* **EXTRAIT À LIRE**:
◇ ◇ ◇ ◇ ◇
Alors que les circuits courts sont en pleine expansion, Christine et Jean-Louis Chizat, maraîchers dans la Drôme et gérants de La Cueillette de L’Herbasse, se sont lancés dans l’aventure de la cueillette à la ferme depuis déjà vingt ans.

Un nouveau mode de consommation... Ou un renouveau. Si le concept de la cueillette à la ferme existe depuis longtemps, il tend à se démocratiser : la vente à la ferme se définit comme le circuit de distribution le plus direct, entre producteurs et consommateurs. Ce mode de circuit court permet non seulement aux consommateurs de faire travailler l’économie locale, mais également de manger des produits dont la traçabilité est garantie.
Pour le couple installé à Granges-les-Beaumont, dans le nord de la Drôme, l’histoire a débuté au début des années 2000. Après avoir produit des légumes pour les primeurs puis avoir commercialisé une partie de sa production en vente directe, Jean-Louis Chizat, en besoin d’indépendance, décide d’ouvrir ses terres aux clients. Il cultive alors des fraises et un large choix de légumes : courgettes, salades, aubergines, pois, carottes, oignons, poivrons, etc. et accueille le public de mi-avril à fin septembre. A leur arrivée à la ferme, les consommateurs disposent d’une brouette, de cagettes et autres outils de jardinage et sont libres de cueillir autant de fruits et légumes qu’ils le souhaitent.

Quelques mauvaises surprises à la clef

Ils passent ensuite à la caisse. Mais ce fonctionnement contient son petit lot de désagréments. « Il arrive que des personnes ne sachent pas ramasser des légumes, qu’ils en gaspillent… J’indique notamment par un panneau les bandes à ramasser en priorité, mais certains n’hésitent pas à enfreindre les règles et passer par-dessus le grillage ! »
◇ ◇ ◇ ◇ ◇
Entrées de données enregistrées
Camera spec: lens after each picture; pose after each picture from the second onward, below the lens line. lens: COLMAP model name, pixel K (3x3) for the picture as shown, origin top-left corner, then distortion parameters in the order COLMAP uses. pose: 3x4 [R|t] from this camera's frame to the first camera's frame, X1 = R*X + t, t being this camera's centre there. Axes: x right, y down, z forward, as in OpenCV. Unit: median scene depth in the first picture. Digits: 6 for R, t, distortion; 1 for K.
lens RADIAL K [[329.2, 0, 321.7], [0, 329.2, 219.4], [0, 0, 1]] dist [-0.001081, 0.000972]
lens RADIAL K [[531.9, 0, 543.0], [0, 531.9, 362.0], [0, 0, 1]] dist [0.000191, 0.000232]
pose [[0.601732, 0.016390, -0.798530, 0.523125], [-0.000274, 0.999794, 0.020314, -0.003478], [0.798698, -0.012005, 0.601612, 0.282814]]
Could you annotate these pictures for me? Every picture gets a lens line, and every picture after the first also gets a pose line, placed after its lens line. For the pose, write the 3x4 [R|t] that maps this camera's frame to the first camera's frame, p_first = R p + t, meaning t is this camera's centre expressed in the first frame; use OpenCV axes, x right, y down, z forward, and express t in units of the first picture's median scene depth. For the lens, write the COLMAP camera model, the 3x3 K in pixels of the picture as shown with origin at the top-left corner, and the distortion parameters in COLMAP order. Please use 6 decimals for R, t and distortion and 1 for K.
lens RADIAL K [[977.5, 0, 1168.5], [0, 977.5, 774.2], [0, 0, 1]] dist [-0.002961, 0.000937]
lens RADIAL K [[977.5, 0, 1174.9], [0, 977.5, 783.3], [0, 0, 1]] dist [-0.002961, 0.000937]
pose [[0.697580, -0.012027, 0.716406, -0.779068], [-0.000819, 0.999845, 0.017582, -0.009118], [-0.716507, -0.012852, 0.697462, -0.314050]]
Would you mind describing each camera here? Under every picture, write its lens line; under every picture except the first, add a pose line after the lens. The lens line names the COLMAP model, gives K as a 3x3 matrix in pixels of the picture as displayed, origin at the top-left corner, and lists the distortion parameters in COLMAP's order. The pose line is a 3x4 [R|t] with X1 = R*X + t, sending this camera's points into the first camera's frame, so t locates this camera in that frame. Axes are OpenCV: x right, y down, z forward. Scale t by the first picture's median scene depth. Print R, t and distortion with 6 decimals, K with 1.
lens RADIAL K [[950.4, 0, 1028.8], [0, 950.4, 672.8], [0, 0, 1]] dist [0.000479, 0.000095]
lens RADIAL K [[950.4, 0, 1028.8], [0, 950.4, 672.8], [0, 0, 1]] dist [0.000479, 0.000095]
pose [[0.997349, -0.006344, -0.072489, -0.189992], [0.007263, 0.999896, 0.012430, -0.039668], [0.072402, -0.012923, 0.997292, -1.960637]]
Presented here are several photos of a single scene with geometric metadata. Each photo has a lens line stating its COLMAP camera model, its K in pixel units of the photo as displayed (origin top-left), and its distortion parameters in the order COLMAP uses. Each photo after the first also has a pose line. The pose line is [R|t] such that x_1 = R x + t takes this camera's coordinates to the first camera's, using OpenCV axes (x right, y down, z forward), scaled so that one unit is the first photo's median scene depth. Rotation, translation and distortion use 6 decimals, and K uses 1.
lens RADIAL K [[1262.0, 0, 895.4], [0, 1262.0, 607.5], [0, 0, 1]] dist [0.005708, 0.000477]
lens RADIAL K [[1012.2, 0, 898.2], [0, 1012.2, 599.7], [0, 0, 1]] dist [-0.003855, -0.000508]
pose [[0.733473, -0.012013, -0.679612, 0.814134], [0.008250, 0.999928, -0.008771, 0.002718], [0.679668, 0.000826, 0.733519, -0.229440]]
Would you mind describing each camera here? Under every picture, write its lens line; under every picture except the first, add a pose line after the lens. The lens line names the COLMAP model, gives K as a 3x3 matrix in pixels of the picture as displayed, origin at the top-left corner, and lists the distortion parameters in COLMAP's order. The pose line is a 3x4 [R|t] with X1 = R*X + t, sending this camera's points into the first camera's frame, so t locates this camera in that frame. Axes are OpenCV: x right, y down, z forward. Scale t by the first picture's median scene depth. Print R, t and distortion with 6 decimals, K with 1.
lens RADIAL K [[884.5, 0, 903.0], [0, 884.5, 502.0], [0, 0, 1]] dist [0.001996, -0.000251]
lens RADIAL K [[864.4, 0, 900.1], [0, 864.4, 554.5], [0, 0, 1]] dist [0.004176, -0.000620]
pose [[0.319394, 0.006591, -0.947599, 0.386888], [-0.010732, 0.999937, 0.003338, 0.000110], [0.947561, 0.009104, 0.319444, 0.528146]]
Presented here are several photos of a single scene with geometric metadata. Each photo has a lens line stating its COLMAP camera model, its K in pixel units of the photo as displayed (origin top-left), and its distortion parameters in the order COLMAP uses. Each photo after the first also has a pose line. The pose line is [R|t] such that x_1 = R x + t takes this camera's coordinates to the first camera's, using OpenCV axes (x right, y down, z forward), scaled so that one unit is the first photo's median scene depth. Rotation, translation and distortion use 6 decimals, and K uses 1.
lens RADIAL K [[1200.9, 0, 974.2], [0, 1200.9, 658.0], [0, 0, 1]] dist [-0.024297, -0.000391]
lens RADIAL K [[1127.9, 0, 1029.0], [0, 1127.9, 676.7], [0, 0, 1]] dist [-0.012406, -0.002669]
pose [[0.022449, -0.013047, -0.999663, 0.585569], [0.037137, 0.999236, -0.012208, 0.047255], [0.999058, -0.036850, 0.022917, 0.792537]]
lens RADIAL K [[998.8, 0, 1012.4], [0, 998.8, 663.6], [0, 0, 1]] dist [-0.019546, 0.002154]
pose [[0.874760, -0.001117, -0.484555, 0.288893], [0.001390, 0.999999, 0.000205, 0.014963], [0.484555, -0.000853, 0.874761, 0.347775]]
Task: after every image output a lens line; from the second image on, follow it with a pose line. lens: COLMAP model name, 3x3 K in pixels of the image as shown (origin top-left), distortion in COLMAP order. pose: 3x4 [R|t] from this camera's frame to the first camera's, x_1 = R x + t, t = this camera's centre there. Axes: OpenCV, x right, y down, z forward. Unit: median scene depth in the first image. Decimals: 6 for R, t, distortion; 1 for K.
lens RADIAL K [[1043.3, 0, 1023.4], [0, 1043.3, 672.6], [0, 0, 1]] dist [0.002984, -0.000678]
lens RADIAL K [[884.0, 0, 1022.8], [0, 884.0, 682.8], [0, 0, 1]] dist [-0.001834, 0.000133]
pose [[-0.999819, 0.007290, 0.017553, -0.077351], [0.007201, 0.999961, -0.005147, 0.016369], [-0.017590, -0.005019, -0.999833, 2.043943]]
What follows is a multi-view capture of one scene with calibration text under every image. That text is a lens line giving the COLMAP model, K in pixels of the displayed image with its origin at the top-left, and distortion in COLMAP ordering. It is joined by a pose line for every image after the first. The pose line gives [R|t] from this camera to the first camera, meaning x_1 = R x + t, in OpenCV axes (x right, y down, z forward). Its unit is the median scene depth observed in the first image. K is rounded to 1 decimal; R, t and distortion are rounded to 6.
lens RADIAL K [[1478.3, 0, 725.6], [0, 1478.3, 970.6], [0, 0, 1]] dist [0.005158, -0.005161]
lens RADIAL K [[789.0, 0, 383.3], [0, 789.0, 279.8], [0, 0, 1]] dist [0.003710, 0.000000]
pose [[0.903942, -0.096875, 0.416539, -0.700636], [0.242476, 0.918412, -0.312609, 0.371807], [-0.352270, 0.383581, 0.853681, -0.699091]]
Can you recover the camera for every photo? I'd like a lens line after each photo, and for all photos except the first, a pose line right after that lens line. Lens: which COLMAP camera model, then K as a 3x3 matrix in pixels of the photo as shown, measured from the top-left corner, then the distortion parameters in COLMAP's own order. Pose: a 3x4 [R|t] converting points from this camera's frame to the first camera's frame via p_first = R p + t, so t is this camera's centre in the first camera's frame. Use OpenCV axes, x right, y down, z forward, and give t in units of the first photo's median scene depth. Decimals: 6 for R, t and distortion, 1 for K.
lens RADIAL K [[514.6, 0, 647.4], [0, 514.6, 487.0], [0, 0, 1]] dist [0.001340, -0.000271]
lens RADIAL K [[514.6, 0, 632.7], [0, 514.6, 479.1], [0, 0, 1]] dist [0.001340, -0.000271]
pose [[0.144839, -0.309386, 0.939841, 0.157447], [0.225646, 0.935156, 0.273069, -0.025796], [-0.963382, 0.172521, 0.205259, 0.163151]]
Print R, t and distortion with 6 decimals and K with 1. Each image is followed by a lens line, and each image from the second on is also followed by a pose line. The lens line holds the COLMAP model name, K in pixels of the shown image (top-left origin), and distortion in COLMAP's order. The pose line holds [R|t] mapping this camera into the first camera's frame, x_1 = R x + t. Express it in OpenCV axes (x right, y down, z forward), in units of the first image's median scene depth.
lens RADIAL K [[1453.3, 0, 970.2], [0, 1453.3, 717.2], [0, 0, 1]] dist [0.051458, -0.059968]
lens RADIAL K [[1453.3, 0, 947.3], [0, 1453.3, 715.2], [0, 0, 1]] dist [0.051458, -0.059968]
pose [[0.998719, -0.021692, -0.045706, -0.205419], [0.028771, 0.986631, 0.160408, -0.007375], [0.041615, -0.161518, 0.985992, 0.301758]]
◇ ◇ ◇ ◇ ◇
* **ÉNONCÉ 1**: Selon l'extrait sur la cueillette à la ferme, dans quelle commune le couple Chizat est-il installé ?
* **ÉNONCÉ 2**: Relevez tous les légumes que l'extrait sur la cueillette à la ferme cite nommément parmi les cultures de Jean-Louis Chizat.
Ce matériel provient d'une source distincte de celle de l'extrait.

* **CORRIGÉ 1**: À Granges-les-Beaumont, dans le nord de la Drôme.

* **CORRIGÉ 2**: Courgettes, salades, aubergines, pois, carottes, oignons, poivrons.